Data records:

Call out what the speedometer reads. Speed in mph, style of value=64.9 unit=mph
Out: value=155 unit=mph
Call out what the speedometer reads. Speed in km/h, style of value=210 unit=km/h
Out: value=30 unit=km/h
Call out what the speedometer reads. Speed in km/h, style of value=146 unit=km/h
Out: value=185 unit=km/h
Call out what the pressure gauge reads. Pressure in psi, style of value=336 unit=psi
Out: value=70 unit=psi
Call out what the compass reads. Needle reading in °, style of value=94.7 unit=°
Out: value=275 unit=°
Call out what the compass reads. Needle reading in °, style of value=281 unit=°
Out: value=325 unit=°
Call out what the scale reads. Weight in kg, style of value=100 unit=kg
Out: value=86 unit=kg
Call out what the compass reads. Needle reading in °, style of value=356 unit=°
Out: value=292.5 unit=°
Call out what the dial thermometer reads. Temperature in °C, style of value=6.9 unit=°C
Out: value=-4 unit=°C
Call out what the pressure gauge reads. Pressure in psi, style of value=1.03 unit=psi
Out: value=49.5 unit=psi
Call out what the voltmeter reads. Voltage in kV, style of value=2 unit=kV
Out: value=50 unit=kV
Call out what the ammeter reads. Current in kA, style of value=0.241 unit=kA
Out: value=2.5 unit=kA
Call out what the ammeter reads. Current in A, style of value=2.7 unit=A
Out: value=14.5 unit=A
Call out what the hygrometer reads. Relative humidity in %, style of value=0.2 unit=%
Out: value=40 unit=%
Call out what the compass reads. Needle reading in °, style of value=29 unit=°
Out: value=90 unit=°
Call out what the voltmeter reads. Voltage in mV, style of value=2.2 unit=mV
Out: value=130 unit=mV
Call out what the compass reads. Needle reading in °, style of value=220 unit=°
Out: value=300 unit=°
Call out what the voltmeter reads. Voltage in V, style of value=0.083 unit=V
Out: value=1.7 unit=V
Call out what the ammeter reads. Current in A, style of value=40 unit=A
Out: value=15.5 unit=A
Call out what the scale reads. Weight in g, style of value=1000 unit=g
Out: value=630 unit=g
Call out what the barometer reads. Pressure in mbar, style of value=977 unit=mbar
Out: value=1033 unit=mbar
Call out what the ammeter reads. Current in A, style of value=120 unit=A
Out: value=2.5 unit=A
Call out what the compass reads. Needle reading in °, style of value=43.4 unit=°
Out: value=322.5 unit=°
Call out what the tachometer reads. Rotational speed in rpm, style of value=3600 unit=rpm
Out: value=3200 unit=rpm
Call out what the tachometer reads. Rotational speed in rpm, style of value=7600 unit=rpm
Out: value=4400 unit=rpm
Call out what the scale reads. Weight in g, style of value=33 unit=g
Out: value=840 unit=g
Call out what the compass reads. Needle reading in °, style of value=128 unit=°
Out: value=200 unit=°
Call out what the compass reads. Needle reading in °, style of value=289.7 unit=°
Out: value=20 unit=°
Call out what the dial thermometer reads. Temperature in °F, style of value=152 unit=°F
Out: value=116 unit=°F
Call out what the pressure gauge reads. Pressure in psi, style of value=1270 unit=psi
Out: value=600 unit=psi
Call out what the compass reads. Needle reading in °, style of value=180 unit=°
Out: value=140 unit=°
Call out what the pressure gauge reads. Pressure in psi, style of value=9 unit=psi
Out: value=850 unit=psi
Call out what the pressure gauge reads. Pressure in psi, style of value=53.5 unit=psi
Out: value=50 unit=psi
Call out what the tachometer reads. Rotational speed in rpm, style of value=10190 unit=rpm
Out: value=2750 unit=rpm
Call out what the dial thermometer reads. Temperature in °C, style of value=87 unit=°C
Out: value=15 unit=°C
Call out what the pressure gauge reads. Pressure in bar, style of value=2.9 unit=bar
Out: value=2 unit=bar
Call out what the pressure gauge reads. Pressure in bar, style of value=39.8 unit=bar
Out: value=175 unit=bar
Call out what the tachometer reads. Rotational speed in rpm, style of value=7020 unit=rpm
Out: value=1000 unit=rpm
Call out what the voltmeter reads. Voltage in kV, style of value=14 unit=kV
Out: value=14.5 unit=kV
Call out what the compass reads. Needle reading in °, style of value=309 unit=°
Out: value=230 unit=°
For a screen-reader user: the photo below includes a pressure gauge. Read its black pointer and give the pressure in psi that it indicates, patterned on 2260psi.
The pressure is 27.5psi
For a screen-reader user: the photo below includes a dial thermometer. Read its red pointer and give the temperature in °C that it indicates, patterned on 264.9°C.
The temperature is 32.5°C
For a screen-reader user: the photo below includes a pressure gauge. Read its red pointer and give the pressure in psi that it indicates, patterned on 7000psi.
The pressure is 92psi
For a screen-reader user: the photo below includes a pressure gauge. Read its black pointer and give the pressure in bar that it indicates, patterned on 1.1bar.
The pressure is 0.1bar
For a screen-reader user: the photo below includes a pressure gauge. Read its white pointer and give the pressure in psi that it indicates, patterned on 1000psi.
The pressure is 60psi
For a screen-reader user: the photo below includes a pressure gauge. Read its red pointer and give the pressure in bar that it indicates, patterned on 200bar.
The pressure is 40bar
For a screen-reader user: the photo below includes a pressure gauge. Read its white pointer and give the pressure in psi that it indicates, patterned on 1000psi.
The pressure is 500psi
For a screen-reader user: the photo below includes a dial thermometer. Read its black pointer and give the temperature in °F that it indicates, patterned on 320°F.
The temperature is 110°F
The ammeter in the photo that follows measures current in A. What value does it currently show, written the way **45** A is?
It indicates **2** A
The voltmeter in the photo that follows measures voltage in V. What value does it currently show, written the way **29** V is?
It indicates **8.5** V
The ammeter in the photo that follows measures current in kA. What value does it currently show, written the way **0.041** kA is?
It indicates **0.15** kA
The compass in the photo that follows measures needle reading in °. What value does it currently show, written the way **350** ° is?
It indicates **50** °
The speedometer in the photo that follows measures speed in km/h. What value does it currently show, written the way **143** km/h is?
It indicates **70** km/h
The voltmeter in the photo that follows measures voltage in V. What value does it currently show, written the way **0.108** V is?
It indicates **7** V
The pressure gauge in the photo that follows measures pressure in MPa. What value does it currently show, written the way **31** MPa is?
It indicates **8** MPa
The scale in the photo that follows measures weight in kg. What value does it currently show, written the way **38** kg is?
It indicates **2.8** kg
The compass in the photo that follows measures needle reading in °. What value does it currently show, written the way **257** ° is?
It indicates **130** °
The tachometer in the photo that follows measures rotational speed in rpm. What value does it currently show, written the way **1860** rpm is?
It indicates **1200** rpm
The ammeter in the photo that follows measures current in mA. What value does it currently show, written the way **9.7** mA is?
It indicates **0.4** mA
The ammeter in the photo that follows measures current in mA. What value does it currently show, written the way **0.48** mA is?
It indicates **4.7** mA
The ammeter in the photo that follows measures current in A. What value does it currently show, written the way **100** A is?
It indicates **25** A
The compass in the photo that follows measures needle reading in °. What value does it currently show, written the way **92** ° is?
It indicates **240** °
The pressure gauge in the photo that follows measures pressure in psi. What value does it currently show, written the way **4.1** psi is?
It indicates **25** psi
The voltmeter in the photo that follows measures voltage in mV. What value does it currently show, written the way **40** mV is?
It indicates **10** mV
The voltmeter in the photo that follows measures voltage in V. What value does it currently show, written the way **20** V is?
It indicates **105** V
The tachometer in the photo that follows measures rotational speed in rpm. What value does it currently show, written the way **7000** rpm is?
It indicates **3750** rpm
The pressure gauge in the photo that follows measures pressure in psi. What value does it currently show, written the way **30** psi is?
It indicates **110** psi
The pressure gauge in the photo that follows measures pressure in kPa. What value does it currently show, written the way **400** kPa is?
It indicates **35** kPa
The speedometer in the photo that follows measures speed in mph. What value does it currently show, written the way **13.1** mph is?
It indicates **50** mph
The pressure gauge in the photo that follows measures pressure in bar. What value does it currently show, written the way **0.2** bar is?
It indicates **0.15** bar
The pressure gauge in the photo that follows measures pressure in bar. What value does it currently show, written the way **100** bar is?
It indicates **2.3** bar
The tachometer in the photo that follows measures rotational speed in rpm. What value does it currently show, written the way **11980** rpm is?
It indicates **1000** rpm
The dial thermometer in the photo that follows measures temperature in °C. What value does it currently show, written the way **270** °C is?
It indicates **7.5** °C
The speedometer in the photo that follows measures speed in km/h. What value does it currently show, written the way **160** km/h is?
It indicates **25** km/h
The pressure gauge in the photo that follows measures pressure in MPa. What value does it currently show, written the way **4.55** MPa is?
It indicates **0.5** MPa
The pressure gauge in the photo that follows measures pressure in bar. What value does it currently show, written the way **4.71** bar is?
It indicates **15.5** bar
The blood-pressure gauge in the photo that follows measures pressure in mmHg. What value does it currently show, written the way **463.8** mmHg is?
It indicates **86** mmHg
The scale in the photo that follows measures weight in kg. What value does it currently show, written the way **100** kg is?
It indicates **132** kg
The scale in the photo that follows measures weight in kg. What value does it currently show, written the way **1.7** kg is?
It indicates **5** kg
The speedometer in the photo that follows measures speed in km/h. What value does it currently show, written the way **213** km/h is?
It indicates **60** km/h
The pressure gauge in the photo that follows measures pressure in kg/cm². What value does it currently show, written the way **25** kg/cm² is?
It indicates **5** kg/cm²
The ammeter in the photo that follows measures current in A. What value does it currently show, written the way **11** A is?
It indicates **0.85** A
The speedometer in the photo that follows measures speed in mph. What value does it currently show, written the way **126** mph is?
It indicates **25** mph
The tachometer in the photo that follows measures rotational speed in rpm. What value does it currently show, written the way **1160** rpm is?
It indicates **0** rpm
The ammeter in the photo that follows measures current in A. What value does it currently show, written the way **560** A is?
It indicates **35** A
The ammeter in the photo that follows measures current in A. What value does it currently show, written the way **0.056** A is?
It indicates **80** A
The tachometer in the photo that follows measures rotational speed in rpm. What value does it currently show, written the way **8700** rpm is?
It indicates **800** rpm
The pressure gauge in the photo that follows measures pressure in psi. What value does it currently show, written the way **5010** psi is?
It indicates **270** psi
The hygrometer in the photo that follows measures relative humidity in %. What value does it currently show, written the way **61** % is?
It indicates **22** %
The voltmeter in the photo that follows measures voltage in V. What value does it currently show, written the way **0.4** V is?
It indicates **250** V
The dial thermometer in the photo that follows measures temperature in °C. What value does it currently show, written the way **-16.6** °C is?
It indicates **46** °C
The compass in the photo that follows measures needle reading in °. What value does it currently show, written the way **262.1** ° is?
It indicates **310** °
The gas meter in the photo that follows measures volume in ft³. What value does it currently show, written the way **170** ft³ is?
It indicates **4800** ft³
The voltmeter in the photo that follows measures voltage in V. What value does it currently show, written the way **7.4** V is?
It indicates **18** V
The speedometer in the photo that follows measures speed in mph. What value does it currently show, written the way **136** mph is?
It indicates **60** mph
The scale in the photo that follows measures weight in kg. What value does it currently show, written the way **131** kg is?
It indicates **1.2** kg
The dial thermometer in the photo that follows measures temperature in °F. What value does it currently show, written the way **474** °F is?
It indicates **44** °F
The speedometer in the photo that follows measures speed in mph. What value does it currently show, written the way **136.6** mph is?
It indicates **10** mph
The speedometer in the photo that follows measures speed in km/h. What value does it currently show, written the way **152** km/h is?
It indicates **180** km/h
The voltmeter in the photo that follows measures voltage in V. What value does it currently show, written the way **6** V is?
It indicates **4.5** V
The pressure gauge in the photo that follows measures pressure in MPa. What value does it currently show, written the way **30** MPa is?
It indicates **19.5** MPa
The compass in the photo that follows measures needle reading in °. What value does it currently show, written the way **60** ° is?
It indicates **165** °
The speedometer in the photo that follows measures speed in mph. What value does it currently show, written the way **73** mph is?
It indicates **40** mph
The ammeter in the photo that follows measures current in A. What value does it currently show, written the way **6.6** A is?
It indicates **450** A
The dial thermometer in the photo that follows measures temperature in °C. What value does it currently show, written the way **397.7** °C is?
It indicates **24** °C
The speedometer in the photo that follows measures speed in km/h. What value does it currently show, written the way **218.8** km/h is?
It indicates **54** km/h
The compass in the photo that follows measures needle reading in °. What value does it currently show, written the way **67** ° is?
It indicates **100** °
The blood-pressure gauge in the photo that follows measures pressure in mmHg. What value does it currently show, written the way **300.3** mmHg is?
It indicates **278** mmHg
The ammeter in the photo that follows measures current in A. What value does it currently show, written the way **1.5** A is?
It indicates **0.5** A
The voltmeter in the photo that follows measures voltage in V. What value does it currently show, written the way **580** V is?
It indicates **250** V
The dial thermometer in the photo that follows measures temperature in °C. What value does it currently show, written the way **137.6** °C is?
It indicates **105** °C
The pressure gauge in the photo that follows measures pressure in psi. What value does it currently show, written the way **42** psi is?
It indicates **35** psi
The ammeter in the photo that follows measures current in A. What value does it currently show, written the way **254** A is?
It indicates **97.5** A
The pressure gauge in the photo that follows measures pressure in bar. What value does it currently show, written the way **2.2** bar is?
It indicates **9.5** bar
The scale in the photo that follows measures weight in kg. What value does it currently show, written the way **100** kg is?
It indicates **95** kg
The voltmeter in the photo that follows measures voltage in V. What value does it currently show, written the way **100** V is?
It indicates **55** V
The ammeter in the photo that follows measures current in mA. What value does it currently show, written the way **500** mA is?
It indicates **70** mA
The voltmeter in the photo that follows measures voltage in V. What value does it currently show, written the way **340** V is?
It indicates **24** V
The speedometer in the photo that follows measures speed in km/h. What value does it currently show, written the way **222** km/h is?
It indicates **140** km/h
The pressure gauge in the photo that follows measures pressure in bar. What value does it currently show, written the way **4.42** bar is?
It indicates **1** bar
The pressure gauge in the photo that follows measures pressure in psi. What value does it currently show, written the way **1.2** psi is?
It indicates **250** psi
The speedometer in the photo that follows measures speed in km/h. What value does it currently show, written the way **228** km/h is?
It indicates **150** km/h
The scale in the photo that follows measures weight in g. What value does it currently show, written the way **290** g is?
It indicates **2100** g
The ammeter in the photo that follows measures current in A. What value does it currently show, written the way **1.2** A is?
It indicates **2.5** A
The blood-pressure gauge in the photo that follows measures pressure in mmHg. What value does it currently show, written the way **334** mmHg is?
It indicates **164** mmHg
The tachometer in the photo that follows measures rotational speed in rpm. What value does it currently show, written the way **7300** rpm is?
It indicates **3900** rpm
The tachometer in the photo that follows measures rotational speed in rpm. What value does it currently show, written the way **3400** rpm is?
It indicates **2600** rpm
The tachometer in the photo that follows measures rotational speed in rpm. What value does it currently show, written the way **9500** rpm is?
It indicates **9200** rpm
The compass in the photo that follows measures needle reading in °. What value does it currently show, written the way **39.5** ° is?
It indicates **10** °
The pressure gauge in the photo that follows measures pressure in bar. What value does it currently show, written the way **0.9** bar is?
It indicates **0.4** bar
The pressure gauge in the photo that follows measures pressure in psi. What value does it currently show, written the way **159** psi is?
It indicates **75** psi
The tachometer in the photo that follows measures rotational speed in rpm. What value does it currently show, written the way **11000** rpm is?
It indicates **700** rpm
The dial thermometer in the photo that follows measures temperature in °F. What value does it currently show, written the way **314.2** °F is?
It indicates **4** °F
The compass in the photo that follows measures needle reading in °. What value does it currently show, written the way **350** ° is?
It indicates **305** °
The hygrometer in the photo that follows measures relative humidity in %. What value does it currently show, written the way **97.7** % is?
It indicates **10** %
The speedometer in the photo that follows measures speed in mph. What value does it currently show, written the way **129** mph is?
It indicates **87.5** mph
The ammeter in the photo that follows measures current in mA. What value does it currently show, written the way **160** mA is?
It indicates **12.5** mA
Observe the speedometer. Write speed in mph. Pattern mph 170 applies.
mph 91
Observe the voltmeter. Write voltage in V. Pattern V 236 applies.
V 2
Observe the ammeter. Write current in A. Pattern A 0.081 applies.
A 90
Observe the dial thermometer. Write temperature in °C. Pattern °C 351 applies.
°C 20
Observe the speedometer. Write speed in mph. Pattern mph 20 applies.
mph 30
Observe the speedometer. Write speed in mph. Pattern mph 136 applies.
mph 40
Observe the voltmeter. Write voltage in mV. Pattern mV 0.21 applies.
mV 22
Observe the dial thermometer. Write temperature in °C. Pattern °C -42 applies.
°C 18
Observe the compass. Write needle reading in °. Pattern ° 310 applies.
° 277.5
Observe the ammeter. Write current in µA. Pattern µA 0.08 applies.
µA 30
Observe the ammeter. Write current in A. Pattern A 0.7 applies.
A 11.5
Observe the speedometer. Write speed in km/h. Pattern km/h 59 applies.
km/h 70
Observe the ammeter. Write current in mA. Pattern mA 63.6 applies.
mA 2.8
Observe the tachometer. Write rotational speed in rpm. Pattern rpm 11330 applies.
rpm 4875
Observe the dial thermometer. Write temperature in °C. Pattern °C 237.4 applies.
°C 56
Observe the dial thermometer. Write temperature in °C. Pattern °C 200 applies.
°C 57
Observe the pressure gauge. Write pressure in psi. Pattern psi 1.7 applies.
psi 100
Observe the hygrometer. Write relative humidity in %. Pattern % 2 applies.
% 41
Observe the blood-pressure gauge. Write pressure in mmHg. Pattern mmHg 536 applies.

*Required work*
Please edit the rows from the line containing "The gas meter" down to the line containing "It indicates **60** mph", replacing "currently" with "now" and keeping everything else the same. Return only those lines.

*Exercise solution*
The gas meter in the photo that follows measures volume in ft³. What value does it now show, written the way **170** ft³ is?
It indicates **4800** ft³
The voltmeter in the photo that follows measures voltage in V. What value does it now show, written the way **7.4** V is?
It indicates **18** V
The speedometer in the photo that follows measures speed in mph. What value does it now show, written the way **136** mph is?
It indicates **60** mph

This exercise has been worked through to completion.